Released On 7th Apr 2022
Jasmina's blog: My 4 Year Old Daughter Has A Pension – Here’s Why
There has been recent discussion in the press about the increasing pension gap between men and women at traditional retirement age and at the younger end of the career ladder. Some of these articles suggest that women/primary carers should delay taking their state pension in order to maximise the amount that they are entitled to or pay extra into their company pensions before taking a career break to care for children, hounds or elderly relatives.
These are sensible suggestions for women who (1) happen to be company employees with a decent group pension scheme and (2) possess a crystal ball or heightened life planning radar to predict when they might need to take a break from their illustrious careers.
This advice bugs me. My husband and I have both worked in the City for nearly 20 years, starting out in graduate roles at the same time (at similar salary levels) and progressing through the ranks in tandem. So far, so fair.
Once I fell pregnant with our eldest child, this activated a spiralling pension gap between us.

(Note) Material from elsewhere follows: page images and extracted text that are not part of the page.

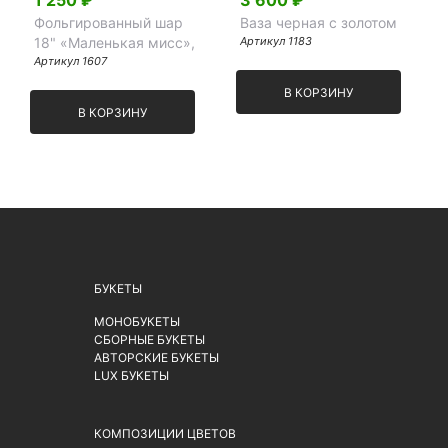
1 250 ₽
3 600 ₽
Фольгированный шар
Ваза черная с золотом
18" «Маленькая мисс»,
Артикул 1183
Артикул 1607
В КОРЗИНУ
В КОРЗИНУ
БУКЕТЫ
МОНОБУКЕТЫ
СБОРНЫЕ БУКЕТЫ
АВТОРСКИЕ БУКЕТЫ
LUX БУКЕТЫ
КОМПОЗИЦИИ ЦВЕТОВ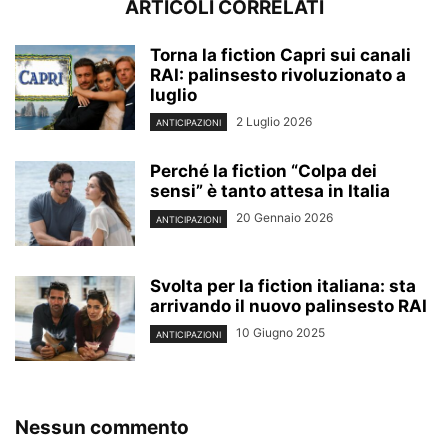
ARTICOLI CORRELATI
Torna la fiction Capri sui canali
RAI: palinsesto rivoluzionato a
luglio
2 Luglio 2026
ANTICIPAZIONI
Perché la fiction “Colpa dei
sensi” è tanto attesa in Italia
20 Gennaio 2026
ANTICIPAZIONI
Svolta per la fiction italiana: sta
arrivando il nuovo palinsesto RAI
10 Giugno 2025
ANTICIPAZIONI
Nessun commento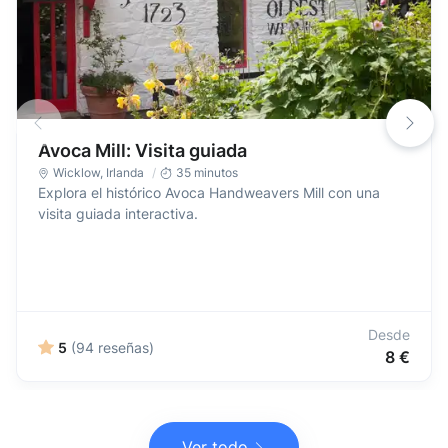
Avoca Mill: Visita guiada
Wicklow
,
Irlanda
35 minutos
Explora el histórico Avoca Handweavers Mill con una
visita guiada interactiva.
Desde
5
(94 reseñas)
8 €
Ver todo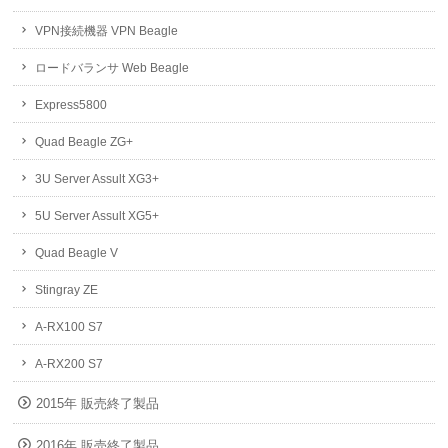
VPN接続機器 VPN Beagle
ロードバランサ Web Beagle
Express5800
Quad Beagle ZG+
3U Server Assult XG3+
5U Server Assult XG5+
Quad Beagle V
Stingray ZE
A-RX100 S7
A-RX200 S7
2015年 販売終了製品
2016年 販売終了製品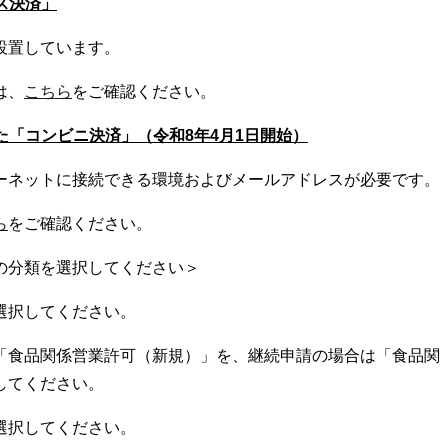
ス決済」
設置しています。
は、
こちら
をご確認ください。
た「コンビニ決済」（令和8年4月1日開始）
ーネットに接続できる環境およびメールアドレスが必要です。
ら
をご確認ください。
の分類を選択してください＞
選択してください。
「食品関係営業許可（新規）」を、継続申請の場合は「食品関
してください。
選択してください。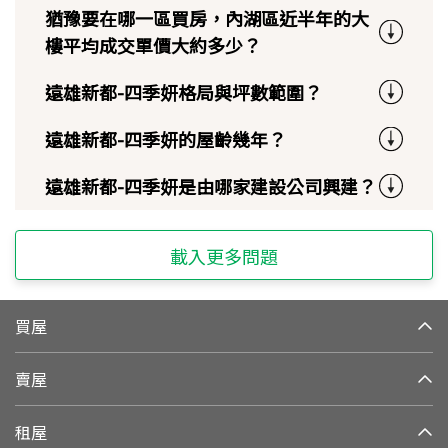
猶豫要在哪一區買房，內湖區近半年的大
樓平均成交單價大約多少？
遠雄新都-四季妍格局與坪數範圍？
遠雄新都-四季妍的屋齡幾年？
遠雄新都-四季妍是由哪家建設公司興建？
載入更多問題
買屋
賣屋
租屋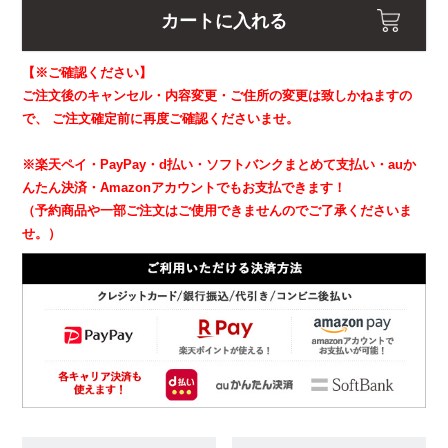
カートに入れる
【※ご確認ください】
ご注文後のキャンセル・内容変更・ご住所の変更は致しかねますの
で、
ご注文確定前に再度ご確認くださいませ。
※楽天ペイ・PayPay・d払い・ソフトバンクまとめて支払い・auか
んたん決済・Amazonアカウントでもお支払できます！
（予約商品や一部ご注文はご使用できませんのでご了承くださいま
せ。）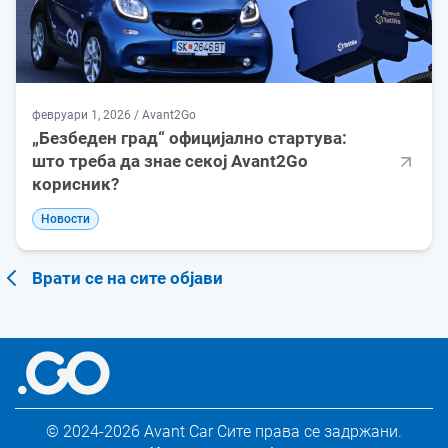
февруари 1, 2026 / Avant2Go
„Безбеден град“ официјално стартува:
што треба да знае секој Avant2Go
корисник?
Новости
Врати се на сите објави
© 2024-2026 Avant Car
Сите права се задржани.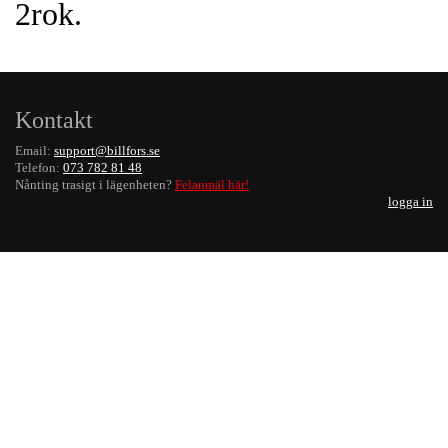
2rok.
Kontakt
Email:
support@billfors.se
Telefon:
073 782 81 48
Nånting trasigt i lägenheten?
Felanmäl här!
logga in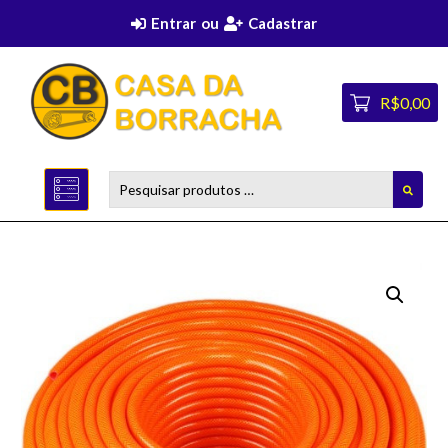
Entrar
ou
Cadastrar
R$0,00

We initially tried our best to juggle our stressful jobs whilst childcare costs haemorrhaged our household finances (this was in the dark ages when we were in the office on all working days). After each maternity leave, I tried doing a full time role on a 4 day working week (with a corresponding 20% pay cut and reduced pension contributions), but then my dad was diagnosed with Alzheimer’s disease and needed my support. I had reached my limit. I threw in the employee towel and became self-employed – working remotely from home in order to gain control over my workload and fitting it around caring for my children and dad.

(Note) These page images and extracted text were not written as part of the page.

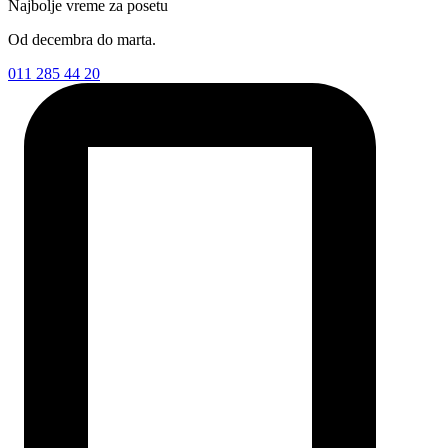
Najbolje vreme za posetu
Od decembra do marta.
011 285 44 20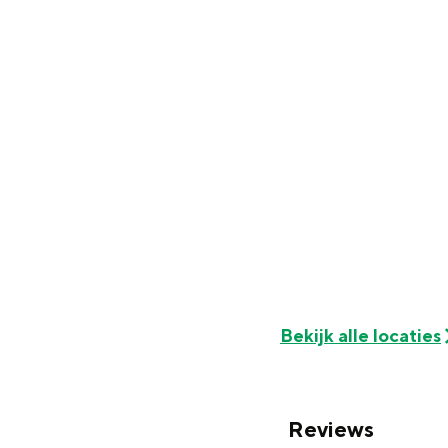
n
d
s
Bekijk alle locaties
Reviews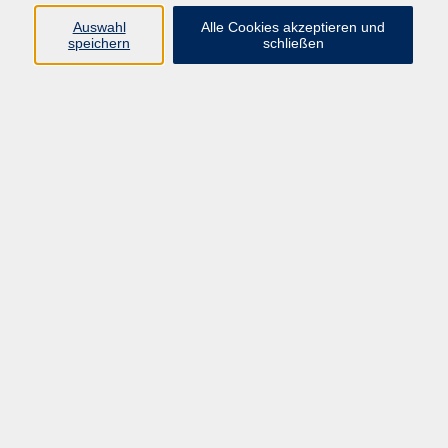
Ergebnisse filtern
Auswahl
Alle Cookies akzeptieren und
speichern
schließen
Keine passenden Kurse gefunden.
Impressum
AGB
Datenschutz
Widerruf
vhs Beilngries e.V.
Ringstr. 16
92339 Beilngries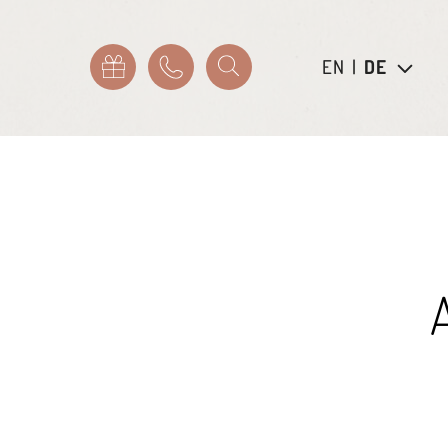
EN
|
DE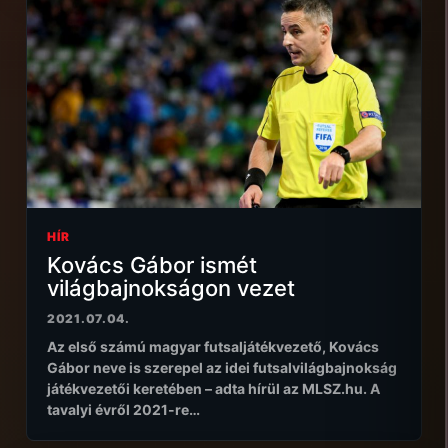
HÍR
Kovács Gábor ismét
világbajnokságon vezet
2021.07.04.
Az első számú magyar futsaljátékvezető, Kovács
Gábor neve is szerepel az idei futsalvilágbajnokság
játékvezetői keretében – adta hírül az MLSZ.hu. A
tavalyi évről 2021-re…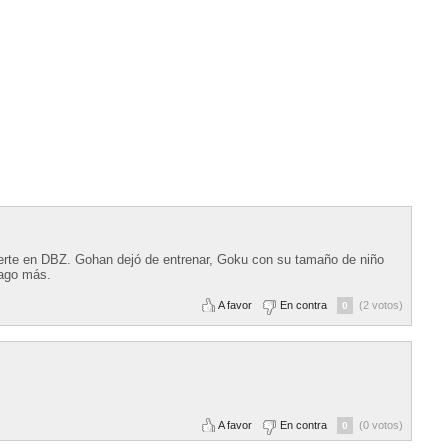
rte en DBZ. Gohan dejó de entrenar, Goku con su tamaño de niño
vago más.
A favor
En contra
(2 votos)
0
A favor
En contra
(0 votos)
0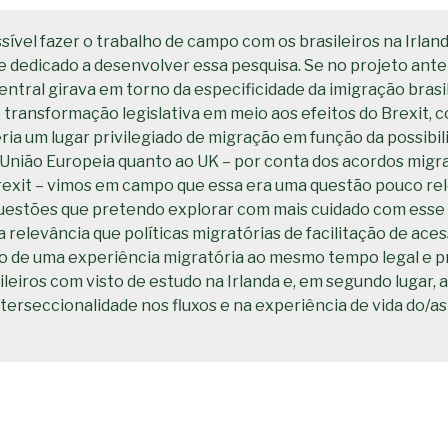
sível fazer o trabalho de campo com os brasileiros na Irlan
 dedicado a desenvolver essa pesquisa. Se no projeto anter
tral girava em torno da especificidade da imigração brasile
 transformação legislativa em meio aos efeitos do Brexit, 
eria um lugar privilegiado de migração em função da possibil
 União Europeia quanto ao UK – por conta dos acordos migr
rexit – vimos em campo que essa era uma questão pouco rel
questões que pretendo explorar com mais cuidado com esse
 a relevância que políticas migratórias de facilitação de ace
o de uma experiência migratória ao mesmo tempo legal e p
ileiros com visto de estudo na Irlanda e, em segundo lugar, 
terseccionalidade nos fluxos e na experiência de vida do/as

My career trajectory is not unique. I know many primary carers who have quit work completely since having children or, like me, are seeking work-life balance by trying our hand at self-employment. I’m fortunate to be in a position where I have opened a SIPP and continue to make pension contributions into it, albeit erratically, such is the feast or famine nature of self-employment.
I’m convinced that we need to treat carer career breaks in the same way as a traditional retirement i.e. something that is going to happen and something that we need to prepare for from the start of our careers. We could wait for the Government to address this gender gap by making shared parental or elder care leave more financially enticing, but this is like waiting for Godot. I believe that we need to educate our children on personal finance from a young age so that they automatically top-up pension contributions from the start of their careers to cover potential future career breaks and enjoy the power of savings compounding. I’ve also opened a Junior SIPP for my 4 year old daughter (yes, a 4 year old has a pension!), just to give her a fighting chance of closing this gap.
Jasmina, a lawyer, and her husband, who works in Fintech, both work fully remotely to fit around parenting their two children, aged 4 and 9.